### Brano da leggere
┌──
Earl Doherty mi ha convinto che c'è più di questo. C'è un'autentica “pistola fumante” in Ebrei: la negazione esplicita che Gesù fu un sommo sacerdote sulla Terra.


Ebrei 8:4 

Se Gesù fosse sulla terra, egli non sarebbe neppure sacerdote, poiché vi sono quelli che offrono i doni secondo la legge.

Richard Carrier insiste che quella è la corretta traduzione, anche se Doherty ritiene altrettanto possibile la seguente:
Se Gesù fosse stato sulla terra, egli non sarebbe stato neppure sacerdote, poiché vi sono quelli che offrono i doni secondo la legge.
Tuttavia il dr Carrier concorda con la lettura che ne fa Doherty: l'autore dell'epistola sta negando esplicitamente che Gesù fu un sommo sacerdote sulla terra. Non lo è tuttora e non lo fu mai.

Perciò se è possibile dimostrare che, per l'autore dell'epistola agli Ebrei, Gesù fu Sommo Sacerdote almeno in punto di morte (e non solo quando, nel santuario celeste collocato nel cielo superiore, dovette offrire il suo sangue versato altrove), allora la logica conclusione è che, dove Gesù morì (come sommo sacerdote), sicuramente quel luogo non fu sulla Terra, dal momento che un Gesù sacerdote non può mai essere sulla Terra, secondo le esplicite parole di Ebrei 8:4. E l'ovvio corollario di questa conclusione è che, se non fu la Terra il luogo dove morì Gesù, allora egli fu crocifisso nei cieli inferiori, nel territorio arcontico sublunare, dominio di Satana e dei suoi scherani.

La dimostrazione della non-storicità di Gesù per l'autore dell'epistola agli Ebrei si riduce allora alla prova che Gesù fu a tutti gli effetti un Sommo Sacerdote in punto di morte.

Abbiamo noi quella prova?
└──
### Esercizio
Prosegui il brano sull'epistola agli Ebrei riprendendo subito dopo la domanda con cui si chiude.

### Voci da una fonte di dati
┌──
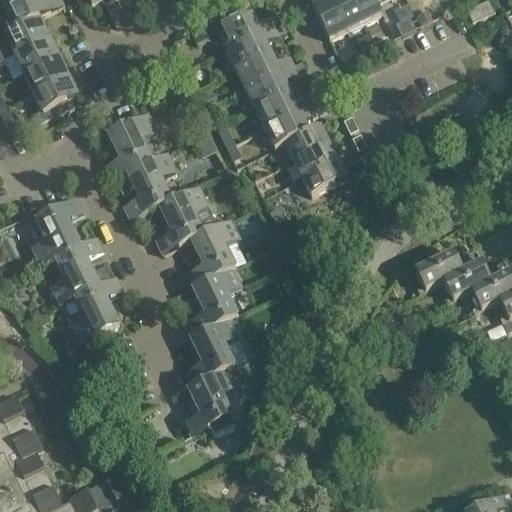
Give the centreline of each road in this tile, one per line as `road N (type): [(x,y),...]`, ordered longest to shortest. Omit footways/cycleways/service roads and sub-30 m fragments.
road 1 (residential): [(268,511),(333,327),(369,267),(452,196),(511,166)]
road 2 (residential): [(461,42),(334,104),(285,0)]
road 3 (residential): [(141,374),(143,298),(68,143)]
road 4 (residential): [(122,99),(165,34),(247,0)]
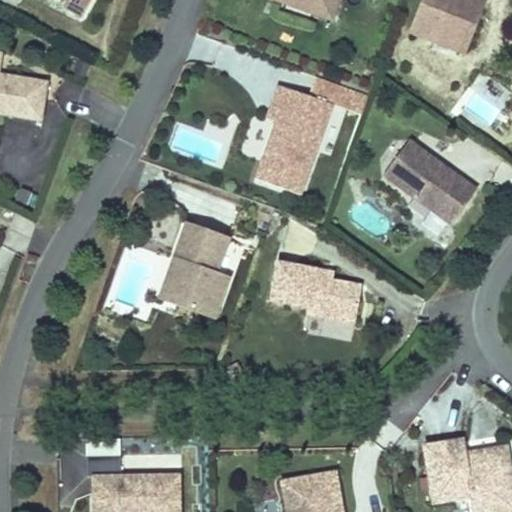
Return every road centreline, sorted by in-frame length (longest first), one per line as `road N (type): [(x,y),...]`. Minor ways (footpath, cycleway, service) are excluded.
road 1 (residential): [(184,0),(127,136),(30,307),(0,415)]
road 2 (residential): [(511,371),(495,351),(484,316),(488,288),(511,254)]
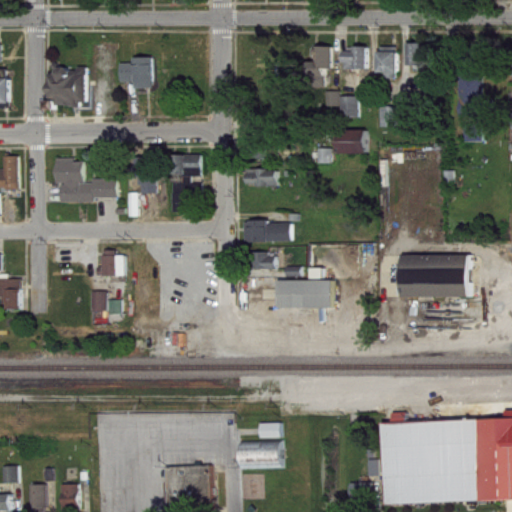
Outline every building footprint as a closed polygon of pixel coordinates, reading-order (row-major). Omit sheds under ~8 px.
[(415,52),(416,81),(431,80),(430,51),(415,52)] [(340,55),(321,55),(320,76),(339,77),(340,55)] [(375,55),(361,55),(361,60),(352,60),(352,78),(374,78),(375,55)] [(404,81),(405,55),(386,55),(386,81),(404,81)] [(128,90),(142,90),(142,97),(161,97),(160,65),(141,66),(141,71),(127,71),(128,90)] [(94,76),(85,76),(85,77),(64,77),(64,83),(56,83),(56,118),(66,118),(66,114),(87,114),(87,110),(94,110),(94,76)] [(0,117),(19,117),(18,87),(0,87),(0,117)] [(488,88),(466,88),(466,126),(478,126),(478,133),(471,133),(471,150),(488,150),(488,129),(499,129),(499,107),(488,107),(488,88)] [(344,116),(344,101),(332,101),(332,115),(344,116)] [(364,104),(346,105),(347,126),(365,126),(364,104)] [(386,136),(406,135),(405,114),(385,115),(386,136)] [(372,139),(343,138),(343,162),(372,163),(372,139)] [(322,171),(336,172),(336,157),(323,156),(322,171)] [(209,163),(185,163),(185,191),(179,191),(179,221),(198,221),(198,185),(209,185),(209,163)] [(26,198),(27,165),(12,165),(12,178),(5,177),(5,198),(26,198)] [(69,211),(102,211),(102,207),(124,207),(124,189),(91,189),(91,170),(82,170),(82,166),(64,166),(64,192),(69,192),(69,211)] [(284,178),(255,177),(254,194),(284,195),(284,178)] [(150,203),(164,202),(163,180),(149,181),(150,203)] [(145,225),(144,201),(135,201),(135,225),(145,225)] [(252,251),(298,250),(298,231),(277,232),(277,229),(251,229),(252,251)] [(131,284),(131,264),(122,264),(122,258),(108,259),(109,275),(103,276),(104,284),(131,284)] [(8,263),(0,262),(0,288),(2,289),(1,280),(8,279),(8,263)] [(283,277),(283,262),(260,262),(260,278),(283,277)] [(477,306),(477,264),(409,263),(409,305),(477,306)] [(29,288),(3,287),(3,306),(8,306),(8,317),(28,318),(29,288)] [(340,288),(286,288),(285,316),(340,316),(340,288)] [(113,319),(113,300),(98,300),(98,319),(113,319)] [(114,322),(126,322),(126,308),(114,309),(114,322)] [(511,427),(393,431),(395,511),(396,511),(511,508),(511,427)] [(268,447),(289,446),(289,431),(268,432),(268,447)] [(290,477),(290,449),(248,449),(249,477),(290,477)] [(385,468),(375,468),(375,485),(385,485),(385,468)] [(26,474),(10,475),(11,492),(26,491),(26,474)] [(171,491),(171,511),(220,511),(219,474),(175,475),(176,491),(171,491)] [(378,491),(357,491),(358,509),(378,508),(378,491)] [(87,511),(88,492),(69,493),(69,511),(87,511)] [(55,511),(55,493),(38,493),(38,511),(55,511)] [(19,511),(20,503),(5,503),(4,511),(19,511)]
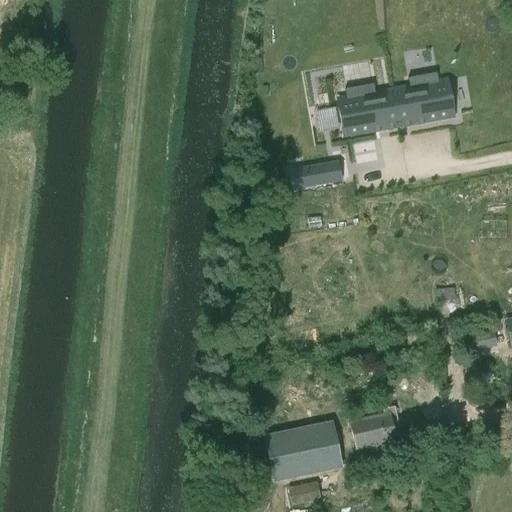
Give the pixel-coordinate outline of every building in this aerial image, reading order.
[(391,91),(398,127),(417,123),(451,117),(445,82),(438,83),(436,74),(407,79),(409,88),(391,91)] [(398,127),(391,91),(374,94),(373,85),(344,90),(346,99),(338,100),(344,136),(345,136),(378,130),(398,127)] [(336,164),(289,172),(292,190),(340,181),(336,164)] [(354,449),(395,441),(390,415),(350,422),(354,449)] [(354,449),(350,422),(268,437),(275,477),(338,466),(335,452),(354,449)] [(287,490),(291,508),(320,501),(315,483),(287,490)]
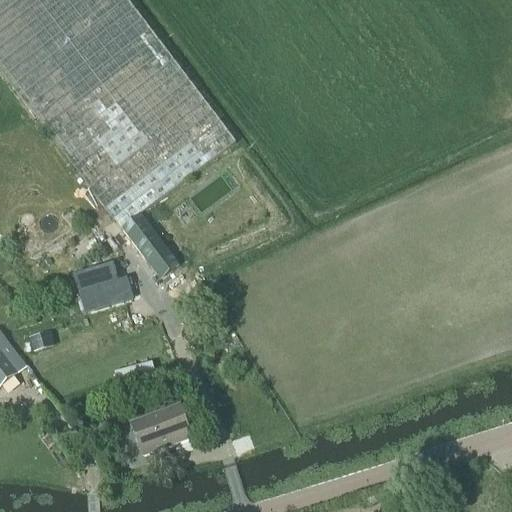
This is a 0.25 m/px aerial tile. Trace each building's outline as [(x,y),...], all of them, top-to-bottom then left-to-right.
[(238,144),(152,33),(126,0),(0,0),(0,72),(121,232),(238,144)] [(160,283),(179,268),(141,218),(122,232),(160,283)] [(112,267),(75,278),(85,314),(133,300),(127,281),(117,284),(112,267)] [(50,336),(31,342),(34,353),(53,348),(50,336)] [(0,389),(25,370),(0,338),(0,337),(0,389)] [(143,460),(193,441),(179,409),(131,426),(143,460)]
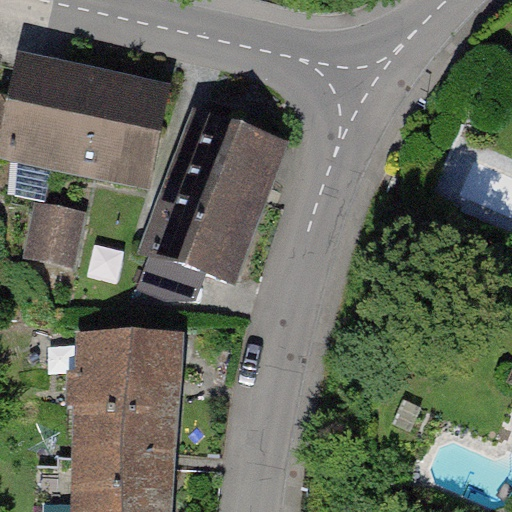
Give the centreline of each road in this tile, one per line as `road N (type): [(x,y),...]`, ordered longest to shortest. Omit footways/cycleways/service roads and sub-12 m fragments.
road 1 (residential): [(259,511),(326,183),(369,78)]
road 2 (residential): [(369,78),(49,0)]
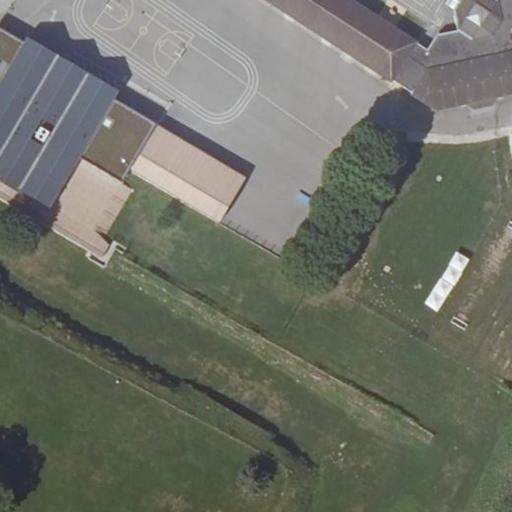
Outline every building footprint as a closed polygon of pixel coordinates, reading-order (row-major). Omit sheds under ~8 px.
[(511,0),(457,0),(452,8),(456,30),(436,34),(426,49),(351,0),(266,0),(390,81),(391,79),(413,93),(412,95),(437,111),(467,104),(474,108),(492,104),(496,96),(511,93),(511,0)] [(0,48),(13,54),(21,43),(0,30),(0,48)] [(0,48),(0,94),(130,170),(156,125),(158,123),(115,99),(118,93),(26,38),(21,43),(13,54),(0,48)] [(130,170),(0,94),(0,180),(49,209),(79,158),(185,220),(211,236),(219,222),(130,170)] [(245,177),(156,125),(130,170),(194,207),(219,222),(245,177)]
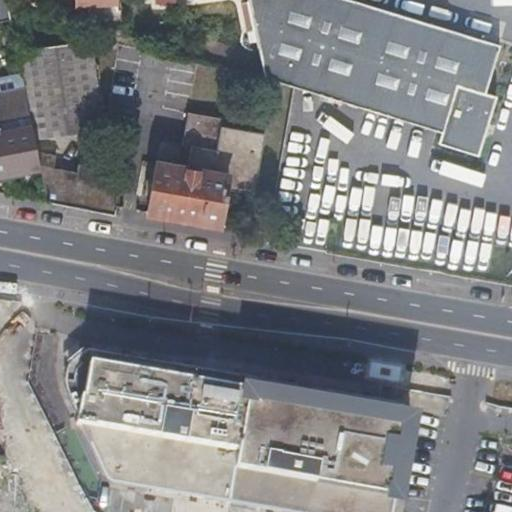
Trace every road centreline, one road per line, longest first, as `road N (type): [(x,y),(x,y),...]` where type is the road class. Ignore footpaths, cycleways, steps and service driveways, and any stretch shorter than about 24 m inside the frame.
road 1 (primary): [(0,263),(511,357)]
road 2 (primary): [(511,323),(0,232)]
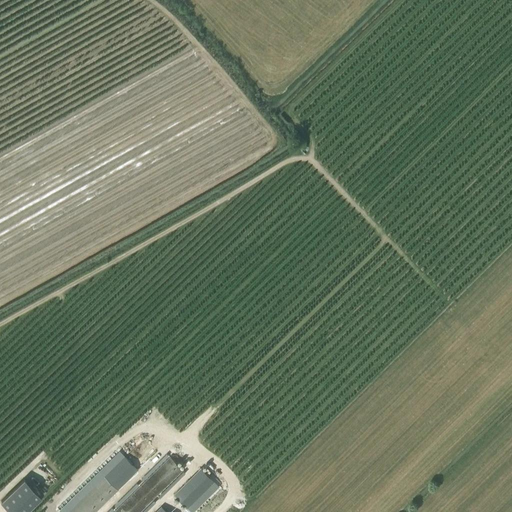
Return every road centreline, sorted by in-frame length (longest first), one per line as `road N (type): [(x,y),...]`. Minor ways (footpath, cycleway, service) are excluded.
road 1 (track): [(0,326),(293,157),(306,157),(445,301)]
road 2 (track): [(383,237),(99,511)]
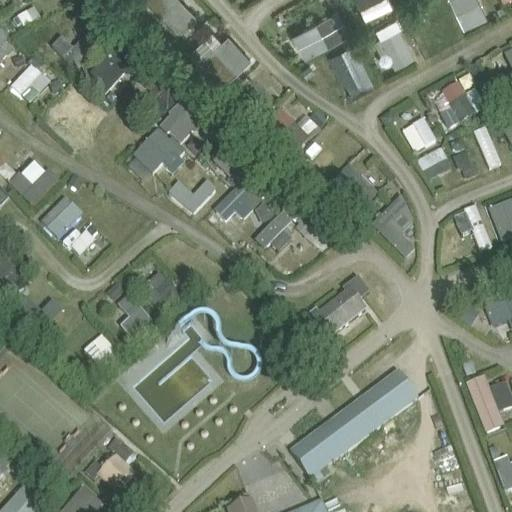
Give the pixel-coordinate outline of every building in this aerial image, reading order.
[(197,17),(181,0),(144,0),(177,35),(197,17)] [(365,19),(392,7),(389,0),(356,0),(360,8),(365,19)] [(450,0),(464,28),(488,17),(479,0),(450,0)] [(322,34),(299,47),(305,59),(329,46),(352,33),(339,9),(316,22),(322,34)] [(358,10),(351,13),(356,24),(363,21),(358,10)] [(18,20),(22,27),(24,30),(41,21),(35,11),(18,20)] [(22,27),(18,20),(14,22),(18,29),(22,27)] [(400,28),(381,38),(375,42),(385,61),(390,58),(395,68),(415,57),(400,28)] [(368,45),(376,41),(372,32),(363,36),(368,45)] [(9,41),(0,33),(0,66),(12,53),(5,46),(9,41)] [(61,39),(52,52),(78,72),(99,42),(88,34),(77,50),(61,39)] [(222,41),(215,48),(200,61),(222,85),(251,59),(229,35),(222,41)] [(191,51),(200,61),(215,48),(206,37),(191,51)] [(329,56),(348,94),(374,81),(355,43),(329,56)] [(128,53),(119,45),(113,52),(86,82),(105,99),(131,69),(122,61),(128,53)] [(22,58),(14,62),(18,71),(27,66),(22,58)] [(28,66),(31,69),(32,68),(39,75),(45,68),(35,59),(28,66)] [(302,71),(307,78),(315,72),(309,64),(302,71)] [(469,76),(458,84),(466,94),(476,85),(469,76)] [(50,87),(54,97),(64,94),(60,83),(50,87)] [(458,85),(443,94),(460,126),(477,116),(466,97),(465,98),(458,85)] [(53,112),(71,128),(78,120),(87,128),(99,115),(73,91),(53,112)] [(126,109),(133,101),(125,94),(119,102),(126,109)] [(200,104),(191,95),(169,118),(171,120),(162,129),(170,136),(180,146),(193,133),(198,128),(202,123),(206,120),(196,110),(195,109),(200,104)] [(489,103),(494,112),(504,106),(499,98),(489,103)] [(318,113),(310,122),(311,123),(301,133),(297,129),(281,112),(266,126),(296,157),(301,151),(310,142),(311,143),(321,134),(320,132),(328,124),(318,113)] [(451,113),(441,118),(449,132),(459,126),(451,113)] [(379,122),(387,132),(394,128),(395,120),(390,114),(379,122)] [(403,133),(415,156),(438,144),(426,121),(403,133)] [(511,121),(501,128),(511,148),(511,121)] [(472,136),(489,173),(503,166),(487,129),(472,136)] [(133,160),(136,162),(152,178),(162,168),(172,178),(185,165),(180,161),(186,155),(172,142),(170,144),(158,133),(133,160)] [(213,166),(236,188),(265,159),(242,137),(240,139),(216,164),(213,166)] [(205,149),(196,141),(188,150),(196,158),(205,149)] [(461,142),(451,146),(453,152),(459,155),(465,152),(461,142)] [(446,187),(440,177),(452,171),(441,151),(419,163),(435,193),(446,187)] [(476,178),(466,154),(453,160),(460,174),(462,173),(466,183),(476,178)] [(343,191),(339,195),(358,215),(378,197),(350,167),(334,182),(343,191)] [(73,178),(68,187),(79,194),(84,185),(73,178)] [(196,196),(179,183),(170,195),(196,216),(217,190),(207,182),(196,196)] [(334,182),(327,188),(336,198),(339,195),(343,191),(334,182)] [(402,198),(372,228),(406,262),(415,253),(401,238),(415,225),(402,198)] [(66,201),(41,225),(59,243),(83,219),(66,201)] [(256,214),(263,227),(275,221),(267,204),(256,214)] [(511,204),(489,213),(502,247),(511,242),(511,204)] [(466,217),(454,221),(461,239),(473,235),(466,217)] [(305,241),(313,231),(300,219),(296,224),(299,227),(295,232),(305,241)] [(86,233),(87,234),(93,240),(98,234),(92,228),(86,233)] [(96,243),(93,240),(87,234),(71,250),(80,259),(96,243)] [(0,256),(0,289),(9,297),(25,278),(0,256)] [(157,294),(150,300),(163,316),(183,300),(162,274),(149,284),(157,294)] [(299,325),(312,341),(322,333),(328,341),(366,312),(359,303),(369,295),(369,294),(367,296),(357,282),(358,281),(358,280),(343,291),(344,292),(317,313),(315,312),(299,325)] [(117,287),(106,296),(114,304),(124,295),(117,287)] [(511,295),(485,306),(494,328),(510,322),(511,326),(511,295)] [(467,307),(457,321),(471,330),(480,316),(467,307)] [(121,329),(130,322),(122,311),(113,318),(121,329)] [(158,315),(150,321),(155,328),(163,321),(158,315)] [(101,372),(118,356),(103,338),(85,354),(101,372)] [(293,347),(280,357),(288,367),(300,356),(293,347)] [(462,365),(467,379),(467,380),(476,376),(471,362),(462,365)] [(399,375),(290,455),(309,481),(418,401),(399,375)] [(466,388),(486,437),(504,430),(498,415),(511,409),(511,399),(507,386),(489,393),(484,381),(466,388)] [(0,443),(0,479),(18,460),(0,443)] [(113,455),(117,459),(125,466),(134,457),(122,446),(113,455)] [(500,460),(496,449),(489,452),(493,462),(500,460)] [(136,476),(125,466),(117,459),(113,463),(104,473),(99,479),(114,493),(121,486),(124,489),(136,476)] [(507,460),(494,465),(505,495),(511,492),(511,467),(510,468),(507,460)] [(100,469),(95,465),(86,476),(94,484),(99,479),(104,473),(100,469)] [(31,481),(10,505),(17,511),(42,511),(53,500),(31,481)] [(64,511),(104,511),(106,510),(82,491),(64,511)] [(130,501),(138,509),(147,502),(139,493),(130,501)]
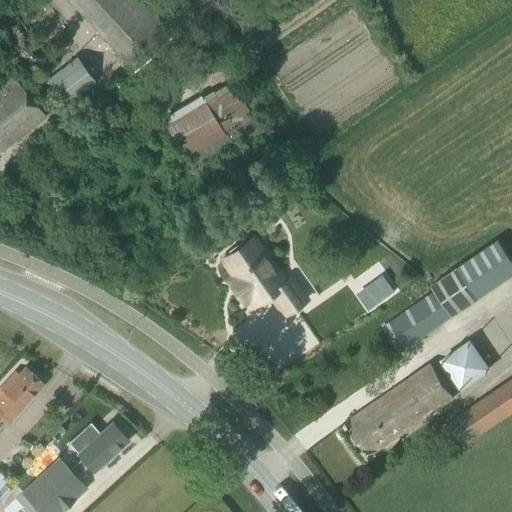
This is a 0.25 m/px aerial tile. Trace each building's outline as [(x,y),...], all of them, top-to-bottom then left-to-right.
[(0,0),(0,48),(28,82),(52,62),(9,10),(0,0)] [(68,0),(133,69),(174,31),(144,0),(68,0)] [(0,150),(43,117),(11,76),(7,79),(9,83),(0,89),(0,150)] [(204,88),(154,120),(176,154),(226,122),(204,88)] [(283,315),(305,300),(290,279),(283,283),(251,238),(221,259),(240,287),(234,291),(242,303),(249,298),(254,305),(269,294),(283,315)] [(432,285),(452,316),(511,275),(511,260),(498,241),(432,285)] [(399,351),(452,316),(435,291),(382,327),(399,351)] [(439,360),(460,390),(491,369),(470,338),(439,360)] [(369,455),(452,398),(429,364),(346,422),(369,455)] [(10,421),(43,384),(24,367),(17,375),(14,372),(0,386),(0,416),(2,414),(10,421)] [(464,445),(511,411),(511,378),(448,422),(464,445)] [(90,422),(67,442),(77,453),(81,458),(87,465),(93,471),(128,440),(111,422),(99,433),(90,422)] [(57,460),(2,511),(3,511),(58,511),(84,489),(73,477),(87,465),(81,458),(67,471),(57,460)]
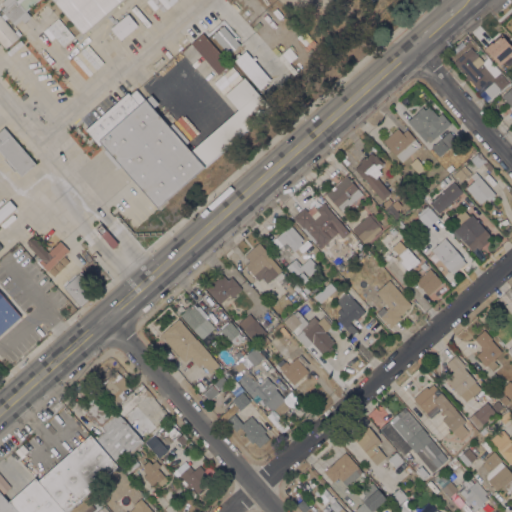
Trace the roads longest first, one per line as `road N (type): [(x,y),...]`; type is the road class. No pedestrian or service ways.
road 1 (primary): [(415,47),(0,414)]
road 2 (residential): [(511,264),(238,511)]
road 3 (residential): [(272,511),(108,319)]
road 4 (residential): [(511,159),(415,47)]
└──
### Risultato dell'esercizio
Sembra che gli esperti sono divisi sull'istante preciso in cui Gesù divenne sommo sacerdote nella logica dell'autore di Ebrei. Alcuni si spingono addirittura a dire che l'autore non è neppure interessato a fissarne il momento, lasciandolo apposta nel vago. Chiaramente qui ogni incertezza e cautela si riverbera nella possibilità di fare di Ebrei 8:4 la “pistola fumante” a conferma del miticismo. Eppure io penso che pure qui l'approccio può essere reso genuinamente probabilistico, consegnandoci alla fine una certezza che rasenta di molto il possesso della verità pura e semplice.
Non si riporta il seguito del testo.